The cabin has intelligent seats, which adjust to the passenger’s weight, height and age. The seats assist passengers when they wish to stand up, and while in the seat, passengers can have their pulse, blood pressure and body temperature measured or enjoy a light massage and heat treatment. The seats are equipped with internet and satellite links, and the backrest of each seat has a 20-inch 3D display. Passengers can set a sound-insulated space between their own and neighbouring seats so that their speech cannot be heard by others.
The electricity needed is generated by solar panels on the aircraft’s surface. All materials are 100 per cent recyclable.
A zero-emission aircraft, designed for shorthaul routes – takes off along a runway or vertically. The electricity needed in the vessel is generated by solar panels on the vessel’s outer surface. All materials are 100 per cent recyclable.
Under the aircraft are four large, turning engines and behind four smaller engines. The engines under the aircraft can be turned horizontally by 26 degrees and vertically by 55 degrees. The turning stabilises control at lower flight speeds. In vertical take-off, the engines are turned into a vertical orientation and the four smaller engines push out from the aircraft’s rear section.

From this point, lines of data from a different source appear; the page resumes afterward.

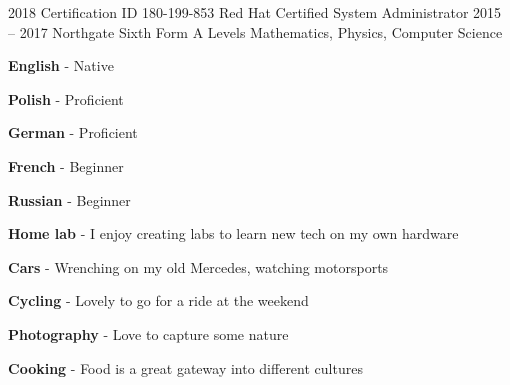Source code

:\documentclass[9pt]{developercv}
\begin{document}

    \begin{entrylist}
      \entry
        {2018}
        {Certification ID 180-199-853}
        {Red Hat Certified System Administrator}
        {}
      \entry
        {2015 -- 2017}
        {Northgate Sixth Form}
        {A Levels}
        {Mathematics, Physics, Computer Science}
    \end{entrylist}



    \begin{minipage}[t]{0.33\textwidth}


      \textbf{English} - Native

      \textbf{Polish} - Proficient

      \textbf{German} - Proficient

      \textbf{French} - Beginner

      \textbf{Russian} - Beginner
    \end{minipage}
    \begin{minipage}[t]{0.7\textwidth}


      \textbf{Home lab} - I enjoy creating labs to learn new tech on my own hardware

      \textbf{Cars} - Wrenching on my old Mercedes, watching motorsports

      \textbf{Cycling} - Lovely to go for a ride at the weekend

      \textbf{Photography} - Love to capture some nature

      \textbf{Cooking} - Food is a great gateway into different cultures
    \end{minipage}
\end{document}
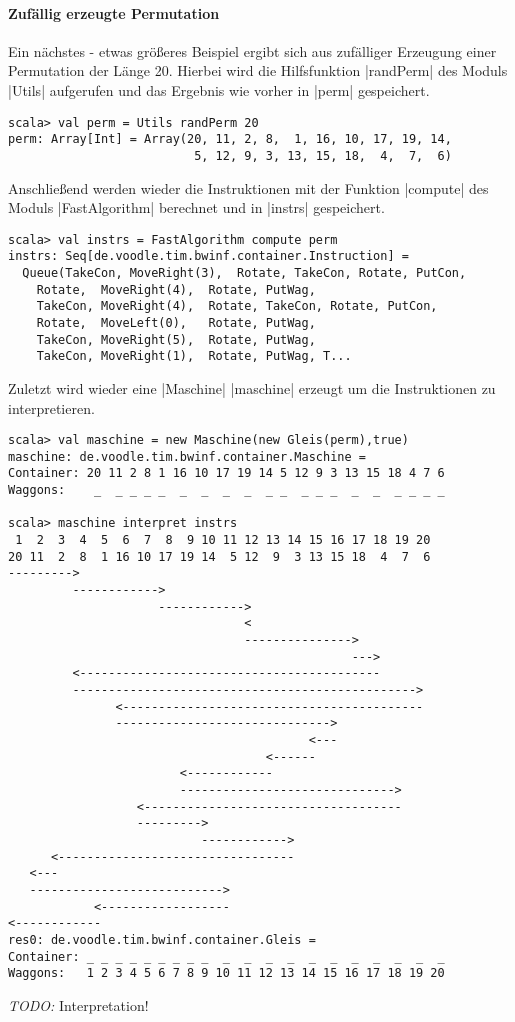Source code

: \paragraph{Zufällig erzeugte Permutation}
Ein nächstes - etwas größeres Beispiel ergibt sich aus zufälliger Erzeugung einer Permutation der Länge 20.
Hierbei wird die Hilfsfunktion |randPerm| des Moduls |Utils| aufgerufen und das Ergebnis wie vorher in |perm| gespeichert.
\begin{lstlisting}
scala> val perm = Utils randPerm 20
perm: Array[Int] = Array(20, 11, 2, 8,  1, 16, 10, 17, 19, 14,
                          5, 12, 9, 3, 13, 15, 18,  4,  7,  6)
\end{lstlisting}
Anschließend werden wieder die Instruktionen mit der Funktion |compute| des Moduls |FastAlgorithm| berechnet und in |instrs| gespeichert.
\begin{lstlisting}
scala> val instrs = FastAlgorithm compute perm
instrs: Seq[de.voodle.tim.bwinf.container.Instruction] =
  Queue(TakeCon, MoveRight(3),  Rotate, TakeCon, Rotate, PutCon,
	Rotate,  MoveRight(4),  Rotate, PutWag,
	TakeCon, MoveRight(4),  Rotate, TakeCon, Rotate, PutCon,
	Rotate,  MoveLeft(0),   Rotate, PutWag,
	TakeCon, MoveRight(5),  Rotate, PutWag,
	TakeCon, MoveRight(1),  Rotate, PutWag, T...
\end{lstlisting}
Zuletzt wird wieder eine |Maschine| |maschine| erzeugt um die Instruktionen zu interpretieren.
\begin{lstlisting}
scala> val maschine = new Maschine(new Gleis(perm),true)      
maschine: de.voodle.tim.bwinf.container.Maschine = 
Container: 20 11 2 8 1 16 10 17 19 14 5 12 9 3 13 15 18 4 7 6
Waggons:    _  _ _ _ _  _  _  _  _  _ _  _ _ _  _  _  _ _ _ _

scala> maschine interpret instrs
 1  2  3  4  5  6  7  8  9 10 11 12 13 14 15 16 17 18 19 20
20 11  2  8  1 16 10 17 19 14  5 12  9  3 13 15 18  4  7  6
--------->
         ------------>
                     ------------>
                                 <
                                 --------------->
                                                --->
         <------------------------------------------
         ------------------------------------------------>
               <------------------------------------------
               ------------------------------>
                                          <---
                                    <------
                        <------------
                        ------------------------------>
                  <------------------------------------
                  --------->
                           ------------>
      <---------------------------------
   <---
   --------------------------->
            <------------------
<------------
res0: de.voodle.tim.bwinf.container.Gleis = 
Container: _ _ _ _ _ _ _ _ _  _  _  _  _  _  _  _  _  _  _  _
Waggons:   1 2 3 4 5 6 7 8 9 10 11 12 13 14 15 16 17 18 19 20
\end{lstlisting}
\emph{TODO:} Interpretation!
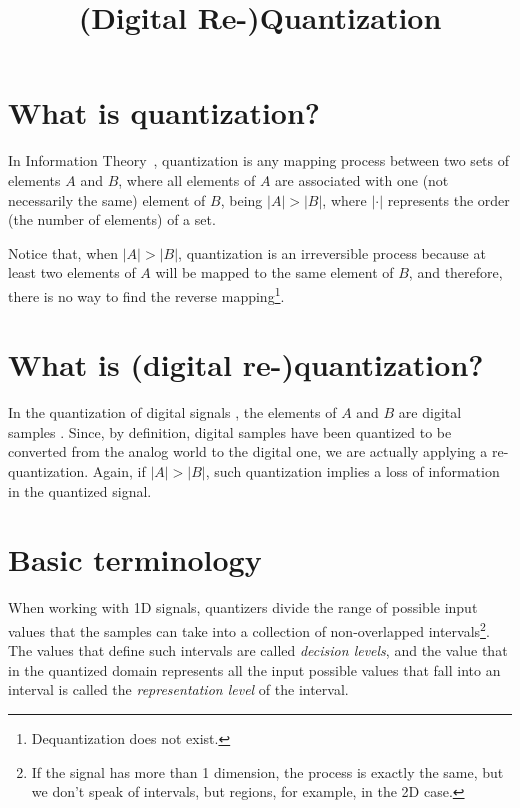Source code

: 



\title{(Digital Re-)Quantization}

\maketitle

\tableofcontents

\section{What is quantization?}

In Information Theory~\cite{vruiz__information_theory}, quantization
\cite{vruiz__signal_quantization,vruiz__scalar_quantization,vruiz__vector_quantization,vruiz__trellis_quantization}
is any mapping process between two sets of elements $A$ and $B$, where
all elements of $A$ are associated with one (not necessarily the same)
element of $B$, being $|A|>|B|$, where $|\cdot|$ represents the order
(the number of elements) of a set.

Notice that, when $|A|>|B|$, quantization is an irreversible process
because at least two elements of $A$ will be mapped to the same
element of $B$, and therefore, there is no way to find the reverse
mapping\footnote{Dequantization does not exist.}.

\section{What is (digital re-)quantization?}

In the quantization of digital signals
\cite{vruiz__scalar_quantization,vruiz__vector_quantization}, the
elements of $A$ and $B$ are digital samples
\cite{vruiz__signal_quantization}. Since, by definition, digital
samples have been quantized to be converted from the analog world to
the digital one, we are actually applying a re-quantization. Again, if
$|A|>|B|$, such quantization implies a loss of information in the
quantized signal.

\section{Basic terminology}

When working with 1D signals, quantizers divide the range of possible
input values that the samples can take into a collection of
non-overlapped intervals\footnote{If the signal has more than 1
  dimension, the process is exactly the same, but we don't speak of
  intervals, but regions, for example, in the 2D case.}. The values
that define such intervals are called \emph{decision levels}, and the
value that in the quantized domain represents all the input possible
values that fall into an interval is called the \emph{representation
  level} of the interval.

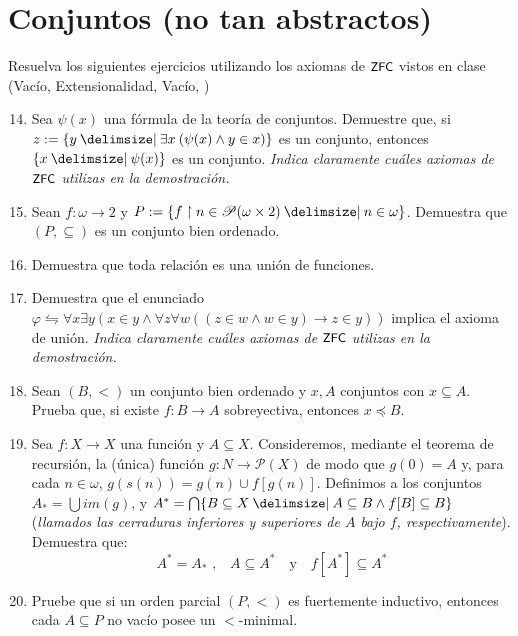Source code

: \documentclass[11pt]{article}
\providecommand\st{\;|\;}
\newcommand\SetSymbol[1][]{%
    \nonscript\:#1\vert
    \allowbreak
    \nonscript\:
    \mathopen{}}
\renewcommand\st{\SetSymbol[\delimsize]}
\renewcommand\st{\SetSymbol[\delimsize]}
\newcommand{\set}[1]{\{#1\}}
\newcommand{\zfc}{\text{\textsf{\small ZFC}}}
\begin{document}
    \section*{Conjuntos (no tan abstractos)}
    Resuelva los siguientes ejercicios utilizando los axiomas de $\zfc$ vistos en clase (Vacío, Extensionalidad, Vacío, )
    \begin{enumerate}[\bf\text{Ej.} 1.]
    \setcounter{enumi}{13}

    \item Sea $\psi(x)$ una fórmula de la teoría de conjuntos. Demuestre que, si $z:=\{ y \st \exists x \: (\psi(x) \land y \in x) \}$ es un conjunto, entonces $\{x \st \psi(x)\}$ es un conjunto.
    \textit{Indica claramente cuáles axiomas de $\zfc$ utilizas en la demostración.}

    \item Sean $f:\omega \to 2$ y $P:=\{ f \upharpoonright n \in \mathscr{P}(\omega \times 2) \st n \in \omega \}$. Demuestra que $(P,\subseteq)$ es un conjunto bien ordenado.

    \item Demuestra que toda relación es una unión de funciones.

    \item Demuestra que el enunciado $\varphi \leftrightharpoons \forall x\exists y (x\in y \wedge \forall z \forall w ((z\in w \wedge w\in y) \rightarrow z\in y))$ implica el axioma de unión.
    \textit{Indica claramente cuáles axiomas de $\zfc$ utilizas en la demostración.}

    \item Sean $(B,<)$ un conjunto bien ordenado y $x,A$ conjuntos con $x \subseteq A$. Prueba que, si existe $f:B \to A$ sobreyectiva, entonces $x \preccurlyeq B$.    

    \item Sea $f\colon X\to X$ una función y $A\subseteq X$. Consideremos, mediante el teorema de recursión, la  (única) función $g\colon N\to \mathscr{P}(X)$ de modo que $g(0) = A$ y, para cada $n \in \omega$, $g(s(n)) = g(n)\cup f[g(n)]$.
    Definimos a los conjuntos $A_*=\bigcup im(g)$, y $A^*= \bigcap\set{B\subseteq X \st A\subseteq B \wedge f[B]\subseteq B}$ (\textit{llamados las cerraduras inferiores y superiores de $A$ bajo $f$, respectivamente}). Demuestra que:
    $$ A^*=A_* \text{ ,} \quad A\subseteq A^* \quad \text{y} \quad f[A^*]\subseteq A^* $$

    \item Pruebe que si un orden parcial $(P,<)$ es fuertemente inductivo, entonces cada $A \subseteq P$ no vacío posee un $<$-minimal.



\end{enumerate}
\end{document}
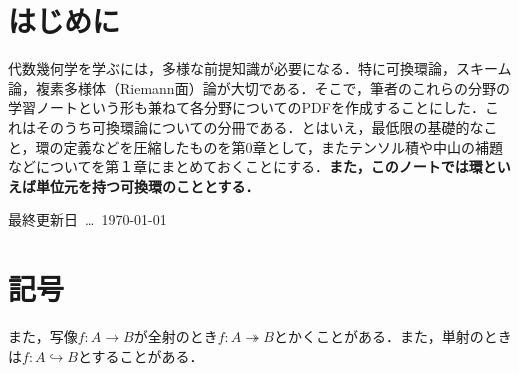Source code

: \documentclass[autodetect-engine,dvi=dvipdfmx,ja=standard,japaram={units}]{bxjsarticle} %
\begin{document}
	\nocite{*}
	\newpage
	\part*{はじめに}
	代数幾何学を学ぶには，多様な前提知識が必要になる．特に可換環論，スキーム論，複素多様体（Riemann面）論が大切である．そこで，筆者のこれらの分野の学習ノートという形も兼ねて各分野についてのPDFを作成することにした．これはそのうち可換環論についての分冊である．とはいえ，最低限の基礎的なこと，環の定義などを圧縮したものを第0章として，またテンソル積や中山の補題などについてを第１章にまとめておくことにする．\textbf{また，このノートでは環といえば単位元を持つ可換環のこととする．}
	
	\hspace*{\fill}最終更新日~\dots~\today
	
	\part*{記号}
	
	
	また，写像$f:A\to B$が全射のとき$f:A\twoheadrightarrow B$とかくことがある．また，単射のときは$f:A\hookrightarrow B$とすることがある．
	\newpage
	
	\tableofcontents
	
	
	\def\prepartname{付録}
	\def\postpartname{}
	\thepartchange
%	 
	
	
	\printindex
	
	\newpage
	
	
\end{document}
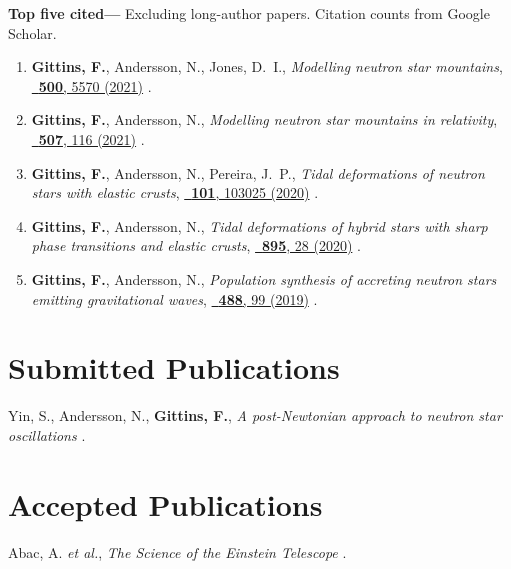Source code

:\textbf{Top five cited---}%
Excluding long-author papers.
Citation counts from Google Scholar.
\begin{enumerate}
\item
  \textbf{Gittins, F.}, Andersson, N., Jones, D.~I.,
  \textit{Modelling neutron star mountains},
  \href{https://doi.org/10.1093/mnras/staa3635}%
  {\mnras\ \textbf{500}, 5570 (2021)}
  .
\item
  \textbf{Gittins, F.}, Andersson, N.,
  \textit{Modelling neutron star mountains in relativity},
  \href{https://doi.org/10.1093/mnras/stab2048}%
  {\mnras\ \textbf{507}, 116 (2021)}
  .
\item
  \textbf{Gittins, F.}, Andersson, N., Pereira, J.~P.,
  \textit{Tidal deformations of neutron stars with elastic crusts},
  \href{https://doi.org/10.1103/PhysRevD.101.103025}%
  {\prd\ \textbf{101}, 103025 (2020)}
  .
\item
  \textbf{Gittins, F.}, Andersson, N.,
  \textit{Tidal deformations of hybrid stars with sharp phase transitions and
  elastic crusts},
  \href{https://doi.org/10.3847/1538-4357/ab8aca}%
  {\apj\ \textbf{895}, 28 (2020)}
  .
\item
  \textbf{Gittins, F.}, Andersson, N.,
  \textit{Population synthesis of accreting neutron stars emitting
  gravitational waves},
  \href{https://doi.org/10.1093/mnras/stz1719}%
  {\mnras\ \textbf{488}, 99 (2019)}
  .
\end{enumerate}
\else%
\fi

\renewcommand{\citeCount}[1]{}

\section{Submitted Publications}
\secstartswithlist{}%
\begin{etaremune}[start=\value{pubCounter}]
\item
  Yin, S., Andersson, N., \textbf{Gittins, F.},
  \textit{A post-Newtonian approach to neutron star oscillations}
  .
  \citeCount{2}
%
  \setcounter{pubCounter}{\value{enumi}}
\end{etaremune}

\section{Accepted Publications}
\secstartswithlist{}%
\addtocounter{pubCounter}{-1}%
\begin{etaremune}[start=\value{pubCounter}]
\item
  Abac, A. \textit{et al.},
  \textit{The Science of the Einstein Telescope}
  .
  \citeCount{36}
%
  \setcounter{pubCounter}{\value{enumi}}
\end{etaremune}

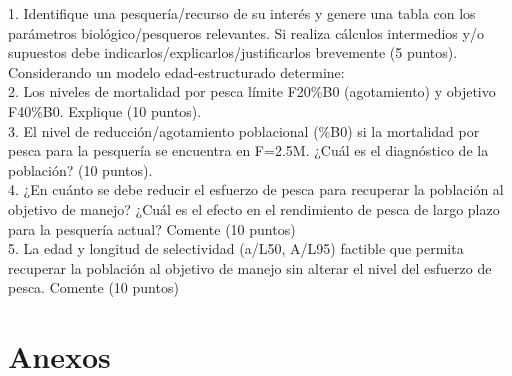 \documentclass{uofa-eng-assignment}
\begin{document}
\maketitle

1. Identifique una pesquería/recurso de su interés y genere una tabla con los parámetros biológico/pesqueros relevantes. Si realiza cálculos intermedios y/o supuestos debe indicarlos/explicarlos/justificarlos brevemente (5 puntos). \\

Considerando un modelo edad-estructurado determine:\\

2. Los niveles de mortalidad por pesca límite F20\%B0 (agotamiento) y objetivo F40\%B0. Explique (10 puntos).\\


3. El nivel de reducción/agotamiento poblacional (\%B0) si la mortalidad por pesca para la pesquería se encuentra en F=2.5M.  ¿Cuál es el diagnóstico de la población? (10 puntos).\\


4. ¿En cuánto se debe reducir el esfuerzo de pesca para recuperar la población al objetivo de manejo?  ¿Cuál es el efecto en el rendimiento de pesca de largo plazo para la pesquería actual?  Comente (10 puntos)\\


5. La edad y longitud de selectividad (a/L50, A/L95) factible que permita recuperar la población al objetivo de manejo sin alterar el nivel del esfuerzo de pesca. Comente (10 puntos)\\


\section*{Anexos}
\end{document}
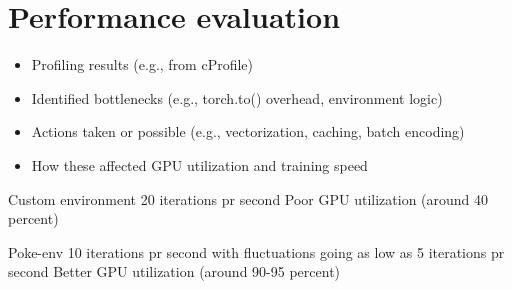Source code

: \section{Performance evaluation}
\label{sec:performance-evaluation}


\begin{itemize}
    \item Profiling results (e.g., from cProfile)
    \item Identified bottlenecks (e.g., torch.to() overhead, environment logic)
    \item Actions taken or possible (e.g., vectorization, caching, batch encoding)
    \item How these affected GPU utilization and training speed
\end{itemize}

Custom environment 20 iterations pr second
Poor GPU utilization (around 40 percent)

Poke-env 10 iterations pr second with fluctuations going as low as 5 iterations pr second
Better GPU utilization (around 90-95 percent)
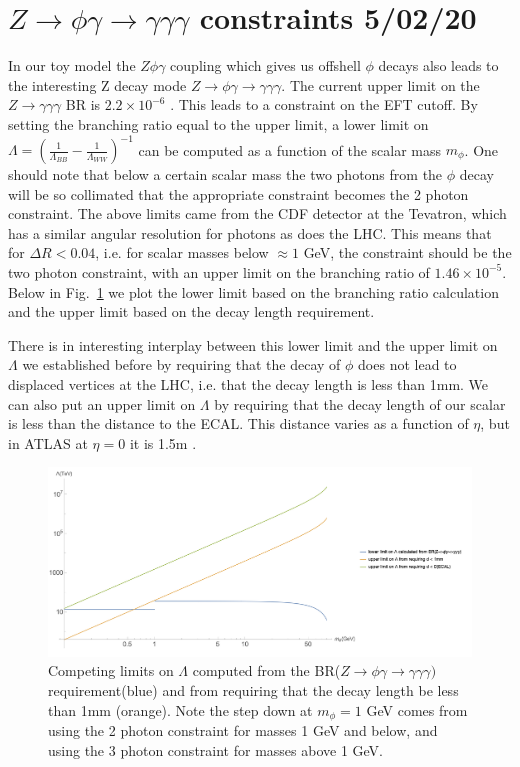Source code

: \documentclass[aps,onecolumn,twoside,secnumarabic,balancelastpage,amsmath,amssymb,nofootinbib,hyperref=pdftex]{revtex4}
\begin{document}
\section{$Z\rightarrow \phi\gamma \rightarrow \gamma\gamma\gamma$ constraints \tiny{5/02/20}}
In our toy model the $Z\phi\gamma$ coupling which gives us offshell $\phi$ decays also leads to the interesting Z decay mode $Z\rightarrow \phi\gamma \rightarrow \gamma\gamma\gamma$. The current upper limit on the $Z\rightarrow \gamma\gamma\gamma$ BR is $2.2\times10^{-6}$ \cite{PDG}. This leads to a constraint on the EFT cutoff. By setting the branching ratio equal to the upper limit, a lower limit on $\Lambda = (\frac{1}{\Lambda_{BB}} - \frac{1}{\Lambda_{WW}})^{-1}$ can be computed as a function of the scalar mass $m_{\phi}$. 
\vskip 0.12in
One should note that below a certain scalar mass the two photons from the $\phi$ decay will be so collimated that the appropriate constraint becomes the 2 photon constraint. The above limits came from the CDF detector at the Tevatron, which has a similar angular resolution for photons as does the LHC\cite{Aaltonen:2012jd}. This means that for $\Delta R < 0.04$, i.e. for scalar masses below $\approx 1$ GeV, the constraint should be the two photon constraint, with an upper limit on the branching ratio of $1.46\times 10^{-5}$. Below in Fig.~\ref{fig:BR_vs_D} we plot the lower limit based on the branching ratio calculation and the upper limit based on the decay length requirement. 

There is in interesting interplay between this lower limit and the upper limit on $\Lambda$ we established before by requiring that the decay of $\phi$ does not lead to displaced vertices at the LHC, i.e. that the decay length is less than 1mm. We can also put an upper limit on $\Lambda$ by requiring that the decay length of our scalar is less than the distance to the ECAL. This distance varies as a function of $\eta$, but in ATLAS at $\eta = 0$ it is 1.5m \cite{eta_ATLAS}.

\begin{figure}[htp]
\begin{center}
\includegraphics[width=13cm]{BR_vs_D.png}
\caption{Competing limits on $\Lambda$ computed from the  BR($Z\rightarrow \phi\gamma \rightarrow \gamma\gamma\gamma)$ requirement(blue) and from requiring that the decay length be less than 1mm (orange). Note the step down at $m_{\phi} = 1$ GeV comes from using the 2 photon constraint for masses 1 GeV and below, and using the 3 photon constraint for masses above 1 GeV.}
\label{fig:BR_vs_D}
\end{center}
\end{figure}
\end{document}
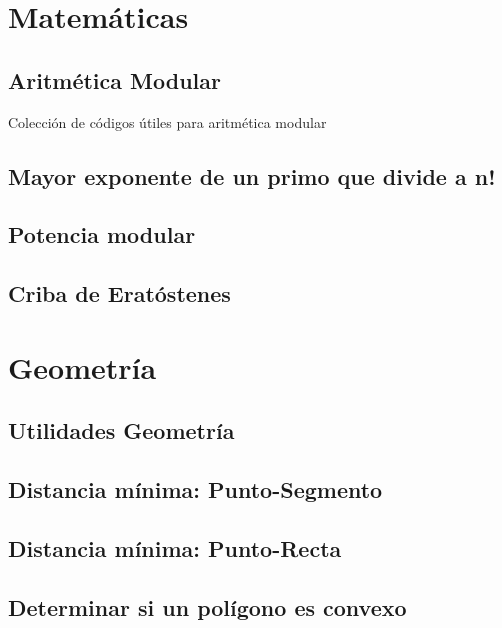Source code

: \documentclass[10pt,letterpaper,twocolumn,twosided]{article}
\newcommand{\codigofuente}[1]{

\dotfill
}
\begin{document}
\section{Matemáticas}

\subsection{Aritmética Modular}

Colección de códigos útiles para aritmética modular\\
\codigofuente{../src/euclidean.${EXT}}

\subsection{Mayor exponente de un primo que divide a n!}
\codigofuente{../src/pow_div.${EXT}}


\subsection{Potencia modular}

\subsection{Criba de Eratóstenes}



\section{Geometría}

\subsection{Utilidades Geometría}

\subsection{Distancia mínima: Punto-Segmento}

\subsection{Distancia mínima: Punto-Recta}

\subsection{Determinar si un polígono es convexo}
\end{document}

Approximately half of the vessel’s 600 to 850 passenger places are in one- to four-person cabins, which have internet and satellite links. The cabins have either real windows or are equipped with audio-visual windows that offer views of the surrounding sky or downwards to the ground. The AV windows also act as display terminals and receivers, on which passengers can watch television transmissions or even follow shows held in the vessel’s restaurant.
Finnair A1700-2400 Cruiser
A charter aircraft with turning engines located in front – designed for both gliding and vertical take-off. In an emergency, the aircraft can land on water.
All of the vessel’s 1,700 to 2,400 passenger places are in one- to four-person cabins, which have their own toilet and shower as well as internet and satellite links. Some cabins have windows. All cabins also have AV windows, offering zoomable views of the sky or downwards to earth. The AV windows also act as display terminals and receivers, on which passengers can watch television
transmissions or even follow shows held in the vessel’s restaurant.
The vessel also has, among other things, hologram theatres, restaurants, bars, shops, meeting rooms, a beauty parlour, a first-aid station, gymnasiums and a quiet room.
An aircraft for everyone
An efficient combination of a helicopter and a small aircraft. The first versions of the aircraft will be introduced in the 2020s. Due to its low manufacturing and running costs as well as its reliability, the aircraft’s basic structure and design will remain almost unaltered for decades.
Some 85 per cent of the aircraft’s outer surface is covered with electricity-generating solar cells. The full-spectrum cells are elastic, thin film and their efficiency coefficient is up to 92 per cent. The fuselage is made of new-generation carbon fibre.
A computer adjusts the rotor blades to an optimum length to correspond, for example, with the requirements of load, take-off and landing speed, or slow flying. In horizontal flight, to minimise air resistance the blades are at their shortest and stationary.
Space hotel's service ship
Service ships carry passengers directly to the space hotel. Th ships are designed to operate at high speed at all levels of the atmosphere. Their shape is based on an arrow-like overall appearance with aerodynamic, soft curves. This minimises air resistance and heating of the fuselage. The ships have no special comforts, and no food or drinks are served.
The space hotel is positioned at an altitude of approximately 500 kilometres, in an orbit that takes the hotel around the Earth every nine hours. The average stay by tourists at the hotel is four days. During this time they orbit the Earth ten times in a state of weightlessness.
The space hotel’s facilities include restaurants, various recreational areas, an auditorium, a health station and greenhouses. There are 450 beds available for tourist use. From the window of a double cabin, guests can admire the surrounding space and, via a display screen, can view details of the Earth’s surface. Space Hotel is a popular honeymoon destination.